Deteriorating Social Sentiment Around Major Cryptos
Social sentiment around the major cryptocurrencies has deteriorated sharply in recent days as prices continue to grind lower, according to Santiment. Traders have turned decidedly defensive. This kind of market fatigue typically appears near inflection points and not necessarily at the start of new downtrends. "Bitcoin has dumped below $100K for the second time this month," the firm noted. Predictably, this has led to a wave of FUD (Fear, Uncertainty, and Doubt) and heightened concerns among retail traders. Santiment observed that Bitcoin sentiment screens are unusually flat, Ethereum's skew is marginally positive, and XRP shows one of its most fear-heavy readings of the year.

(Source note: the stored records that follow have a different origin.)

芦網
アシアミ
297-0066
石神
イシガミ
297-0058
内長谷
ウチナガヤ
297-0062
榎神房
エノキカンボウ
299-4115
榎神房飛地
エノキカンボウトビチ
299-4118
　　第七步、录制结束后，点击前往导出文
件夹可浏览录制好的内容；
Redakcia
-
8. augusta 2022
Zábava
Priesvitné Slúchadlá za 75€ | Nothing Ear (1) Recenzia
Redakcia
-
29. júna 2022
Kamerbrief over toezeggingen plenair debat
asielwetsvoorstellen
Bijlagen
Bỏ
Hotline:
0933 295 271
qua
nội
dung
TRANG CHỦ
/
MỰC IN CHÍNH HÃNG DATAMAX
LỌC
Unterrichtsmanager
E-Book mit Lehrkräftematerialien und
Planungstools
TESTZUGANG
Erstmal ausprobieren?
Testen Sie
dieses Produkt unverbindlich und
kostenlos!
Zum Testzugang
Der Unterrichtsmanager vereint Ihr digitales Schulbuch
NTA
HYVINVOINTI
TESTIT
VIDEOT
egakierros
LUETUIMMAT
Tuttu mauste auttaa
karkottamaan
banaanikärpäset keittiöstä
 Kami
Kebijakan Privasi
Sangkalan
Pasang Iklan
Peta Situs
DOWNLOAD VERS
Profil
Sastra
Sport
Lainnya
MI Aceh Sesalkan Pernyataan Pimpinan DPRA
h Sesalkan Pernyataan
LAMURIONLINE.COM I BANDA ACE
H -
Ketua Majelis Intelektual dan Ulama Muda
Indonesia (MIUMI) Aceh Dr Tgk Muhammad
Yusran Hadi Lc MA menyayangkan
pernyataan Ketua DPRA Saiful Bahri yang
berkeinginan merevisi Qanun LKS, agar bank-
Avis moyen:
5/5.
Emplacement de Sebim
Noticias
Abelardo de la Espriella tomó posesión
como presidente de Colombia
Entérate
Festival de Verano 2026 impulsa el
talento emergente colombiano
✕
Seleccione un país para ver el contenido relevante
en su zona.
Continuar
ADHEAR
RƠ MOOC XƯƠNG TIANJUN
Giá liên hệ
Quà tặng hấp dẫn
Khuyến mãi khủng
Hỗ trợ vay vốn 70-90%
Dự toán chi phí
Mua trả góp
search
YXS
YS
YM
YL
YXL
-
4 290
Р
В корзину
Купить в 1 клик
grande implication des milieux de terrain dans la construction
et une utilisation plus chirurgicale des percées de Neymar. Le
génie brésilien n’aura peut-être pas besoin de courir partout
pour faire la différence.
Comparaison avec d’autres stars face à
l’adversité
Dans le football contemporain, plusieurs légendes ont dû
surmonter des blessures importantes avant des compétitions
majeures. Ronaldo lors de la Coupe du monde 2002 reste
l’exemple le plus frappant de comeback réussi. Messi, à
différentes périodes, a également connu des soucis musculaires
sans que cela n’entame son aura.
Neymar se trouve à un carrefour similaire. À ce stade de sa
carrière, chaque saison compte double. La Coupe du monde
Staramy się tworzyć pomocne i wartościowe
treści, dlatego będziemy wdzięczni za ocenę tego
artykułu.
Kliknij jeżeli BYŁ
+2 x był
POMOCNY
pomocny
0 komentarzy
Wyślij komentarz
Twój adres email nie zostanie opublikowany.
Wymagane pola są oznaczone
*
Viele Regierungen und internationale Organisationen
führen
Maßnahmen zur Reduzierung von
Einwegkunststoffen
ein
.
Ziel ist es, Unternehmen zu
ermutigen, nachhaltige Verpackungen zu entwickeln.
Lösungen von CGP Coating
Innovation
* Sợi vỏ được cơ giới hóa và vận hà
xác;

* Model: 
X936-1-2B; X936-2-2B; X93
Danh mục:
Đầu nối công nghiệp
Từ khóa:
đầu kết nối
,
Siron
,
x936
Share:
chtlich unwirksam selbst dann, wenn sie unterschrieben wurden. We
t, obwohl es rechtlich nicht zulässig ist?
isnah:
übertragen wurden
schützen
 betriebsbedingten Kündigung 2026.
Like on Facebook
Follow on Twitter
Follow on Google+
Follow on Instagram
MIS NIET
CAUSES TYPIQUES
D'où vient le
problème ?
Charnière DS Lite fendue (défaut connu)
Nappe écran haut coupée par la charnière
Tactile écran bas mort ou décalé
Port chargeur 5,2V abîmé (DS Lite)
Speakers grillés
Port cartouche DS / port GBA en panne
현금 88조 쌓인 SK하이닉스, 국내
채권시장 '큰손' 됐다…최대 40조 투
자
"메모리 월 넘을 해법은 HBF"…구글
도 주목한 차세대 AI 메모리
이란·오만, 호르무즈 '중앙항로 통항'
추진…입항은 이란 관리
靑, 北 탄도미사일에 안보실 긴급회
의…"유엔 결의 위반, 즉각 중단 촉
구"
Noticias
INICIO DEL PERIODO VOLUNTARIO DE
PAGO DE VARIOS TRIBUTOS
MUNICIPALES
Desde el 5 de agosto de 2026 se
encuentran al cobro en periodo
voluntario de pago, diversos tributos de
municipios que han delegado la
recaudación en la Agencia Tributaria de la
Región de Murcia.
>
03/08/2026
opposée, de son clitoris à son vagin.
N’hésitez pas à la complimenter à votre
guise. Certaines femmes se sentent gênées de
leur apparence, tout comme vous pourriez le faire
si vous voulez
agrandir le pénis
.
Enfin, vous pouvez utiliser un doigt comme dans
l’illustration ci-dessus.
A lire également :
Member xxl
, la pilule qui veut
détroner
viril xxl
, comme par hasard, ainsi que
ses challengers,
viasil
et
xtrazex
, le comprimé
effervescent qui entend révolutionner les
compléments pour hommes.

Historical Patterns Suggest Capitulation and Reset
Historically, when retail sentiment flips negative across multiple large-cap assets at once, capitulation tends to follow. This effectively clears out weaker hands and resets the market for bigger players. Onchain indicators support an outlook for a potential bottoming. Bitcoin's Net Unrealized Profit (NUP) ratio has dropped to 0.476 as of this week, which is a level that has historically triggered short-term market bottoms. Previous instances of this reading have been followed by double-digit percentage rallies, highlighting the possibility of an imminent rebound, according to CoinDesk.
Overall Market Under Pressure Amid Downtrend
The broader crypto market continues to suffer, with total crypto capitalization dropping toward $3.47 trillion, extending a month-long downtrend. FxPro analyst Alex Kuptsikevich pointed out that while short-term attempts to form a bottom are observable, rallies are met with heavy selling pressure. This creates a medium-term correction pattern rather than a structural break in the cycle. For example, Bitcoin slid toward $102,500 earlier this week and is currently trading near $98,000, resulting in significant realized losses among wallets that purchased at around $110,000.
Institutional Interest and Onchain Data Indicate Optimism
Despite recent market struggles, institutional positioning leans cautiously bullish by year’s end. Sygnum’s survey revealed that 61% of institutions plan to increase their crypto exposure, partially driven by anticipated altcoin ETF launches and regulatory developments in 2026. Additionally, strategic buying continues to bolster the market. For instance, Strategy, one of Bitcoin's largest holders, accumulated 487 BTC at an average price of $102,557, bringing its total to 641,692 BTC this past week.
Ethereum Exchange Reserves Signal Accumulation
On the Ethereum front, exchange reserves have dropped to their lowest level since May 2024. This reduction suggests a medium-term positive trend, as it typically indicates accumulation by investors rather than distribution. Combined with institutional purchases, falling exchange balances reflect a stacking-up of conditions favorable for a reflexive rebound.
Outlook: Setting the Stage for Market Reversals
Although retail traders are stepping back, larger players seem to be preparing for the next growth phase. Negative sentiment, long-liquidation clusters, and sustained institutional buying activity are all elements that have historically preceded sharp, short-term market rebounds rather than deeper corrections. The ingredients for recovery are increasingly evident, suggesting that a reflexive bounce could be imminent if these trends persist.